### Work to complete
(1) Please extract the part of the thread on twins and perception from "Could I be experiencing" up to and including "they be compatible?", copying it word for word.
(2) Write what comes next in the thread on twins and perception, starting after its last sentence.

It seems, as with many other things, everyone wants to see this as a black-and-white issue: "Are they one people or two people? They can share thoughts!" We're of course not used to it, but the fact is there's a continuum here. They are more linked than any other two people, but they do have separate brains, with separate connections. This is an example of an issue where you just can't pigeonhole them into one or the other.
Another thing is that we can't help but imagine what it would be like if we ourselves were today suddenly stuck with someone else like that, but that's not how they will experience life; they will be growing up like that, with no experience of any other life.
That's an interesting point. I'm reminded of the way we perceive colors. We may see completely different things as "green", but because they've been given that linguistic label, we can identify them as the same. However, if I see red when you see green, it's fundamentally impossible to explain or imagine that.
This being Hacker News, however, I think there are broader implications. Understanding what Tatiana and Krista experience may prove invaluable if we develop some sort of direct neural interface. It's already been shown that we can adapt to synthetic limbs or additional sensory inputs. (Interesting experiments done with magnetometer sensing http://feelspace.cogsci.uni-osnabrueck.de/en/index.html) However, I feel like this could prove it possible to directly inject data into the brain, since everything we experience is from sensory input.
Basically, is telepathy fundamentally possible? Or would the raw neural data be incompatible across brains? I think these twins could explain a lot about that.
That's an interesting point. I'm reminded of the way we perceive colors. We may see completely different things as "green", but because they've been given that linguistic label, we can identify them as the same. However, if I see red when you see green, it's fundamentally impossible to explain or imagine that.
I hear this analogy all the time but it makes no sense to me. A color is either physical light or the idea in your head of a particular color. If we agree on both of those, what is left that could be meaningfully compared to decide if we are "experiencing" it as the same or different?
Could I be experiencing a poodle as a banana, even though I think it's called a poodle and it actually is a poodle?
The only way that we agree on what a color is is through its physical manifestation. This has worked for all of our existence because when you tell me to think of green, we're referencing something that we both sense.
But this doesn't work if you convey "original" thought. If I imagine something, I can only describe it to you, and there's is no way to be sure you are experiencing what I imagined. What you experience is based on how you process that input and what you think of. Your brain may be set up completely differently from mine, so would they be compatible?

### Exercise data
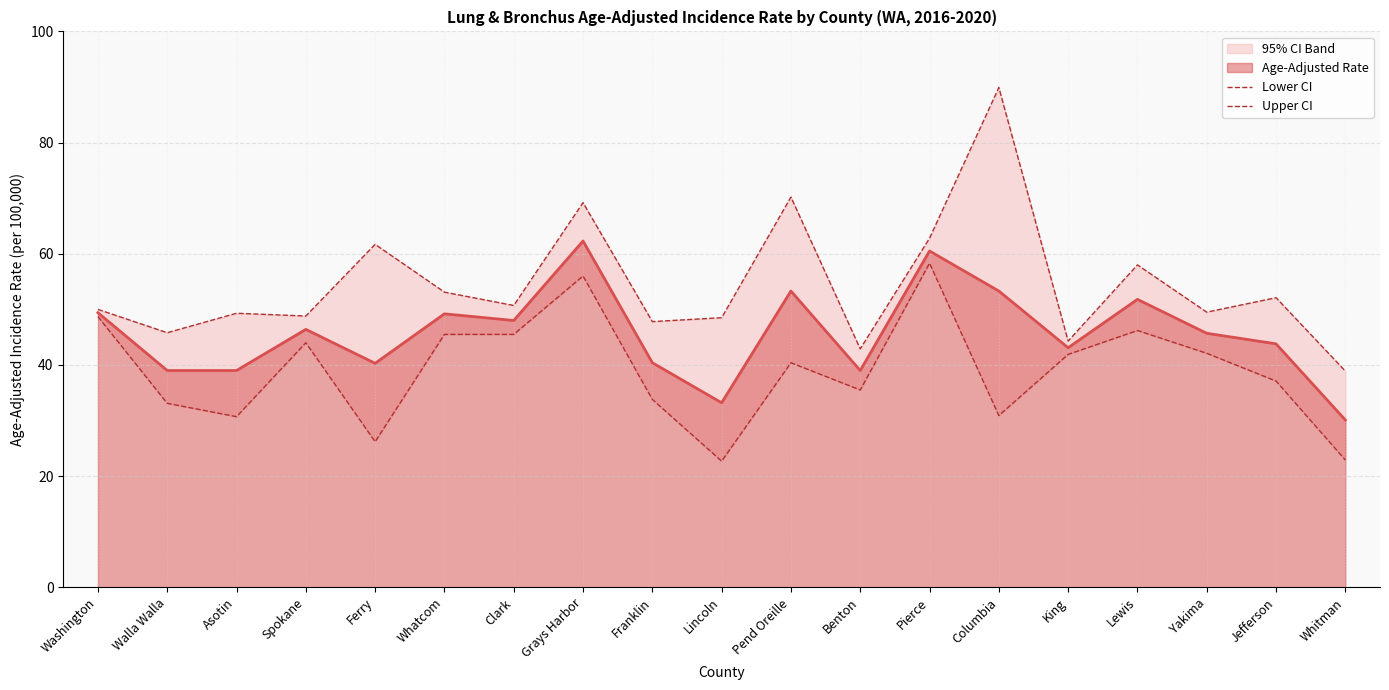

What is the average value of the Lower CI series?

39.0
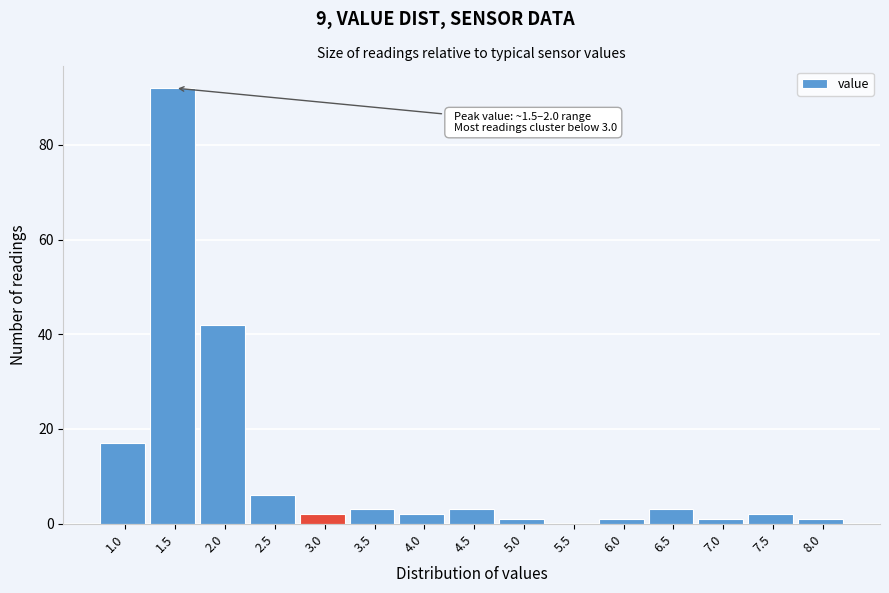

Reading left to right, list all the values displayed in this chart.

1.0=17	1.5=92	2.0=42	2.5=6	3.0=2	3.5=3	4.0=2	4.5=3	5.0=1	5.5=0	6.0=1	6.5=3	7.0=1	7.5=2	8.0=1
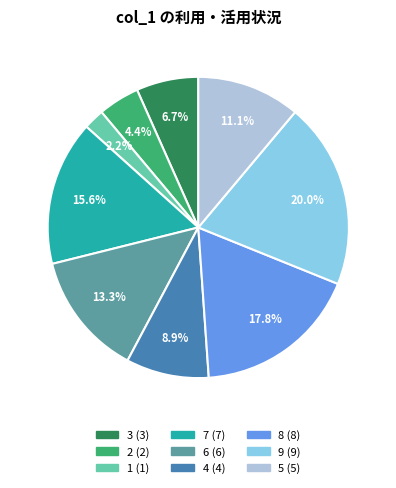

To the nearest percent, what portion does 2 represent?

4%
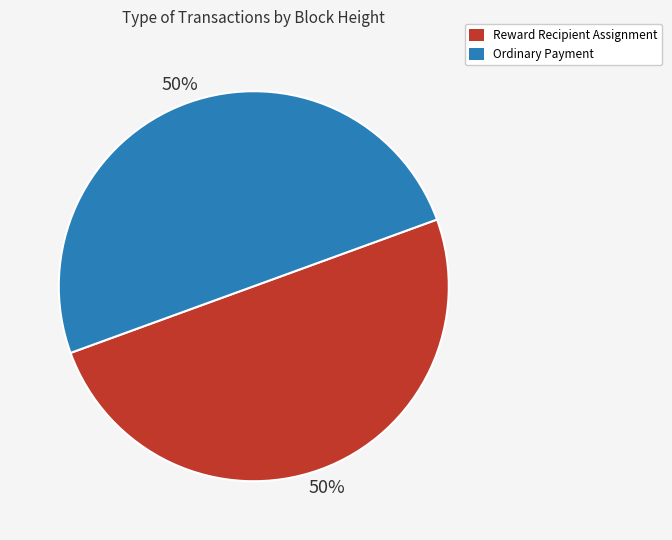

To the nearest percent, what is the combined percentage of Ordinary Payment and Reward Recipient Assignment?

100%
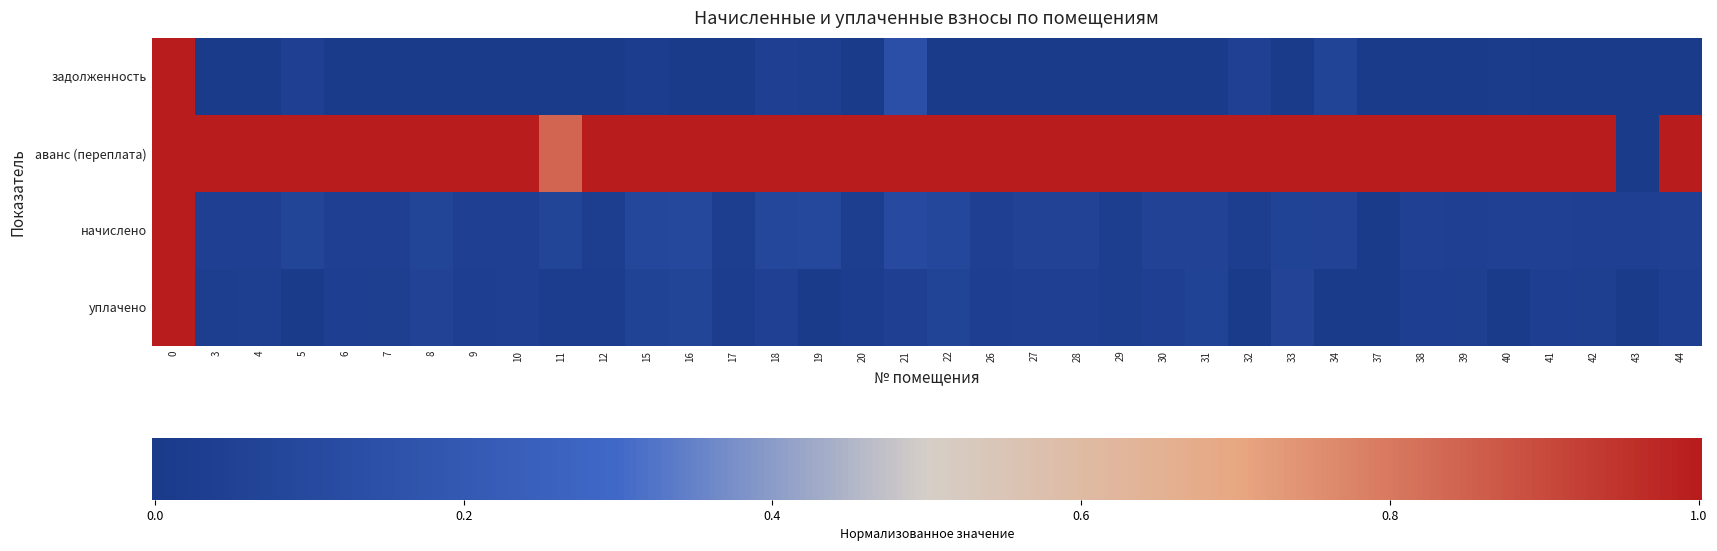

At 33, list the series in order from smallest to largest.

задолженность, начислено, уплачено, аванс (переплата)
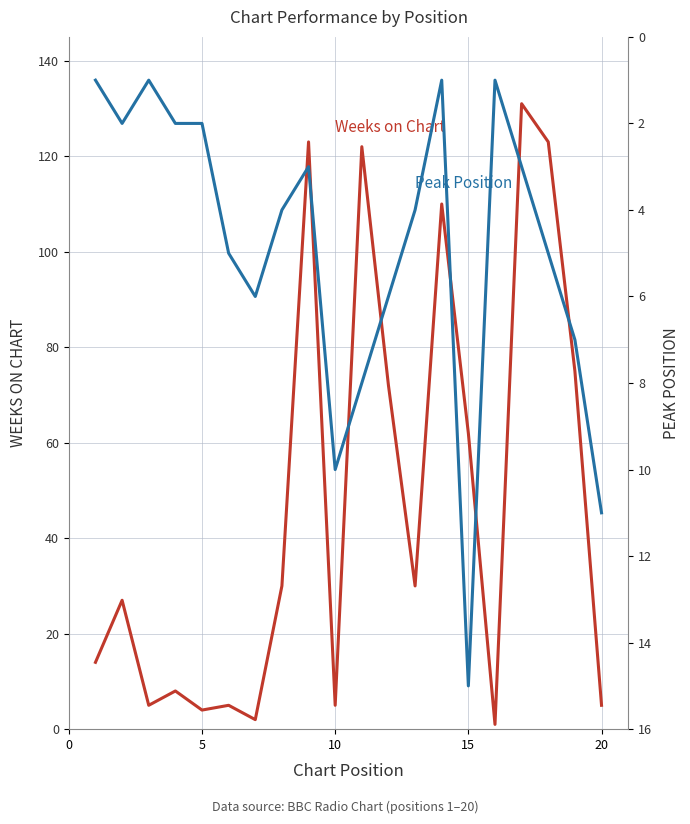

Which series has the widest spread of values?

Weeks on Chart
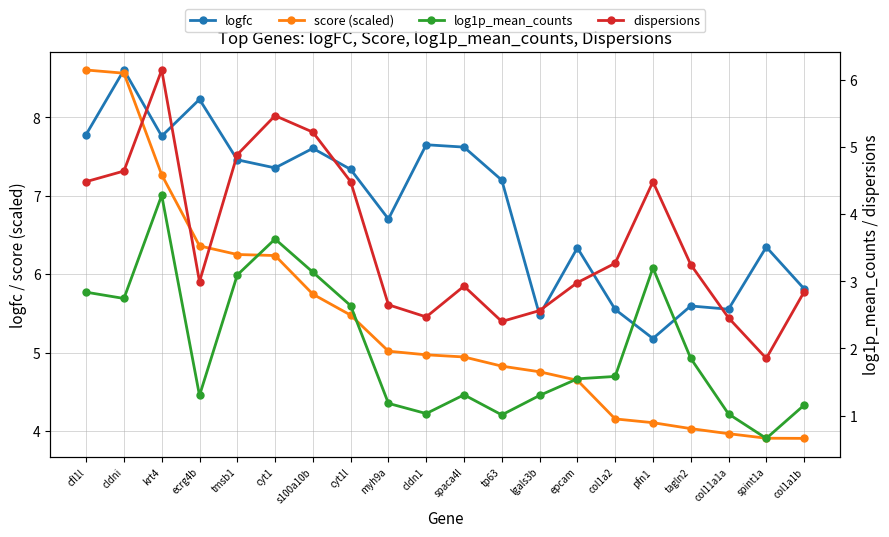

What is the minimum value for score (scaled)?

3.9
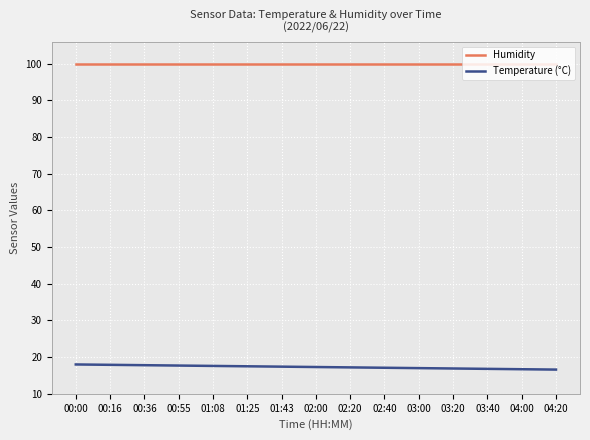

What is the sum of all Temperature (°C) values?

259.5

### Responses by task
(1)
Could I be experiencing a poodle as a banana, even though I think it's called a poodle and it actually is a poodle?
The only way that we agree on what a color is is through its physical manifestation. This has worked for all of our existence because when you tell me to think of green, we're referencing something that we both sense.
But this doesn't work if you convey "original" thought. If I imagine something, I can only describe it to you, and there's is no way to be sure you are experiencing what I imagined. What you experience is based on how you process that input and what you think of. Your brain may be set up completely differently from mine, so would they be compatible?

(2)
I guess the real question is, is it possible to agree on an idea without having a reference?
Your brain may be set up completely differently from mine, so would they be compatible?
That's my point.. to even ponder whether or not we have the same idea in our heads, there has to be some objective form of the thought that is compatible with both of our brains. Then, assuming there was some miraculous way to get the thought into my head, I could compare it with my own thought to see if they match.
If, however, brains are structurally unique to the point that thoughts are meaningless outside of the context of the particular brain that thinks them, then why is it interesting to ponder if our thoughts are the same or different? Of course they are different since the notion of their sameness is a non-sequitur.
The notion that we use the former type of thoughts to think about colors, and that they are interchangeable -- that I could see red in the same way that you see green, while seeing actual green as something else -- is conceivable, but completely unnecessary to explain anything about the mind. You can simply remove that step and get a simpler and equally adequate theory to explain color vision, so why would we even contemplate the step existing?
The exact scope of the term is not universal, but it might be well expressed as the atomic level of individual mental experience. Even if we experience the same physical wavelength of light and can address it on the same terms, we may nonetheless have entirely different qualia connecting that physical data and that shared mental construction of the color. And there's no way we would ever know!
The question is: how do you know that you agree on them? That he uses the same cultural naming convention to describe the experience does not mean the experience is the same. He may be a synesthete and you would never know it.
what is left that could be meaningfully compared
Why do you need to be able to 'meaningfully compare' something for it to be able to be different? My love for my girlfriend is obviously different from that of others for their significant others, because it is a patchwork of feelings tied up with innumerable impressions and memories. No two are alike. Yet I could not express the difference on any measurable scale. There's no reason to suppose once experience of 'a mere color' is any different. The memories colors evoke are unique and there is no 'raw experience' to separate from those memories. That's too simple a view of the human brain.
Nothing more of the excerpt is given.